D'où vous vient cette ambition ?
Achouackh Abakar Souleymane : De mon père. Nous étions 4 filles et un garçon et il nous a toujours dit d'étudier, de ne pas arrêter de travailler pour acquérir notre liberté. Il vient d'une famille très pauvre et nous a fait comprendre à quel point nous étions privilégiés de pouvoir suivre des cours, avoir des chaussures… Mon père m'a toujours soutenue. Il me dit parfois d'être discrète sur mes projets parce que tout le monde ne pense pas comme lui, mais il me donne sa bénédiction.

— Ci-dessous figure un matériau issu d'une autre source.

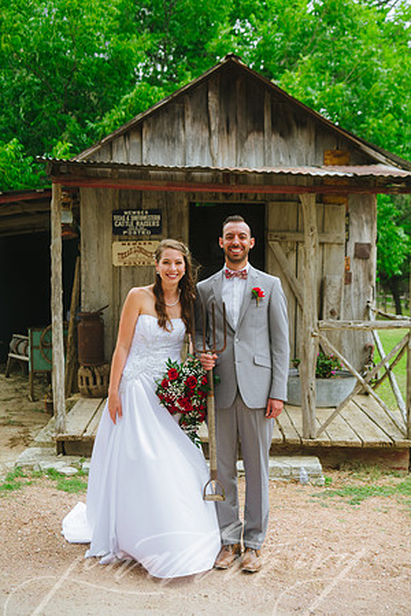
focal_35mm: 44
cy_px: 308
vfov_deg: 44.5
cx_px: 206
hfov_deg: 30.5
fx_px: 753
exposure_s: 1/250
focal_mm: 44
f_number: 4
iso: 320
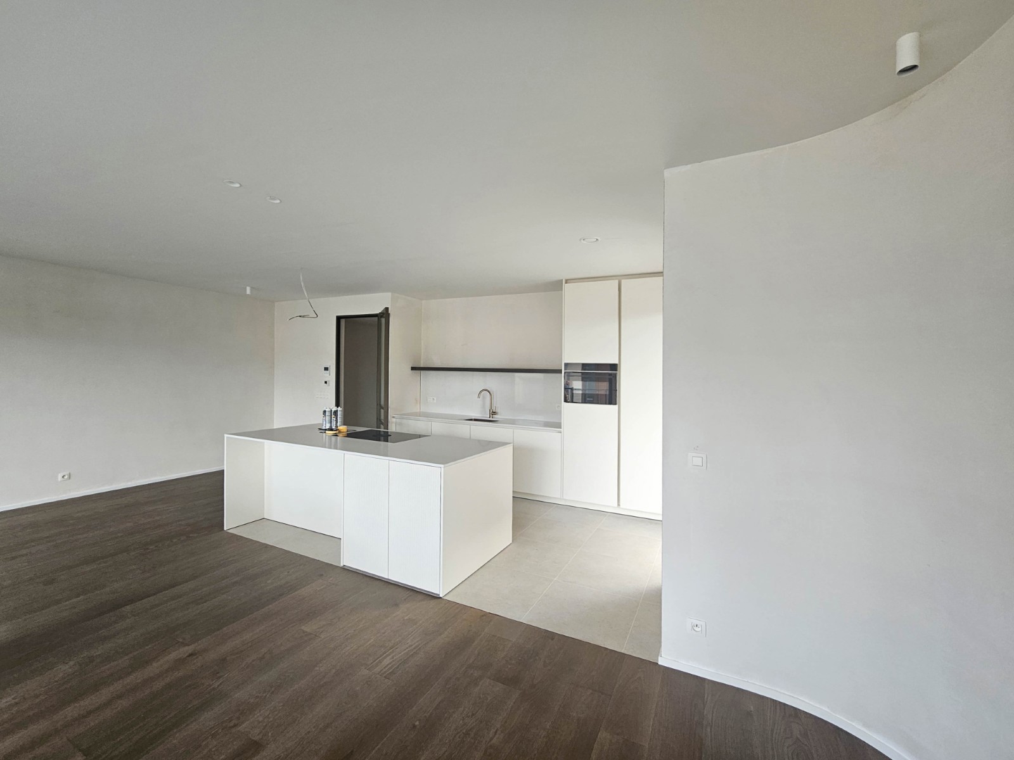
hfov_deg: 106.2
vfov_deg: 89.9
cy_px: 380
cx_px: 507
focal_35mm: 13
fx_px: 381
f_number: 2.2
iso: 50
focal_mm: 2.2
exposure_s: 1/60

Sans son aval, je ne me serais d'ailleurs pas lancée dans certaines aventures.

Au Tchad, une association pour la légalisation de l'IVG vous a proposé de devenir son ambassadrice. Pouvez-vous expliquer comment ça s'est fait ? Pourquoi avoir accepté ?
Achouackh Abakar Souleymane : C'était à l'issue d'une projection de Lingui et j'ai évidemment tout de suite accepté. Certains se demandent encore ce que veut dire le mot IVG, employé tout récemment au Tchad, mais depuis environ un an, des associations défendent ce droit. Je me dis qu'avec Lingui, ça va exploser. Maintenant, quand ils voient qu'une femme a été battue, les gens relaient l'information sur Facebook par exemple, ils commentent sur les réseaux sociaux. La parole se libère.

Comment comptez-vous continuer à mener ces combats ?
Achouackh Abakar Souleymane : Dans un premier temps, j'aimerais libérer la femme tchadienne pour arriver à dépasser ce que j'avais moi-même en tête, la croyance de finir bannie ou tuée si je faisais quelque chose de mal vu. J'aimerais dire aux Tchadiennes qu'elle peuvent décider pour leur vie, qu'elle peuvent rêver. Je compte me reposer sur ma forte conviction, à l'opposé de l'image parfois répandue que la femme africaine ne sert à rien. Il faut déconstruire cette idée pour imaginer un avenir plus beau. Ensuite, j'aimerais dire aux gens qu'on peut parler, que s'ils sont harcelés, touchés, violés, ce n'est pas de leur faute, qu'ils ont le droit de s'exprimer.

Quelles sont vos envies pour la suite ?
Achouackh Abakar Souleymane : Je compte beaucoup m'investir dans les problèmes des droits des femmes. Je me dis qu'avec tout ce qu'on fait déjà, si des lois nous aident à faire entendre ces voix sans prendre de risque, je dois continuer. Depuis le film et aussi parce que je suis maman, à chaque fois que vois ces femmes marchant au bord des routes ou assises pour vendre des objets, je sais maintenant qu'elles le font car elles ont des bouches à nourrir. Et si d'autres personnes veulent montrer ces choses-là, faire des films sur ces sujets et qu'ils ont besoin d'une actrice ou même d'une costumière, je suis partante.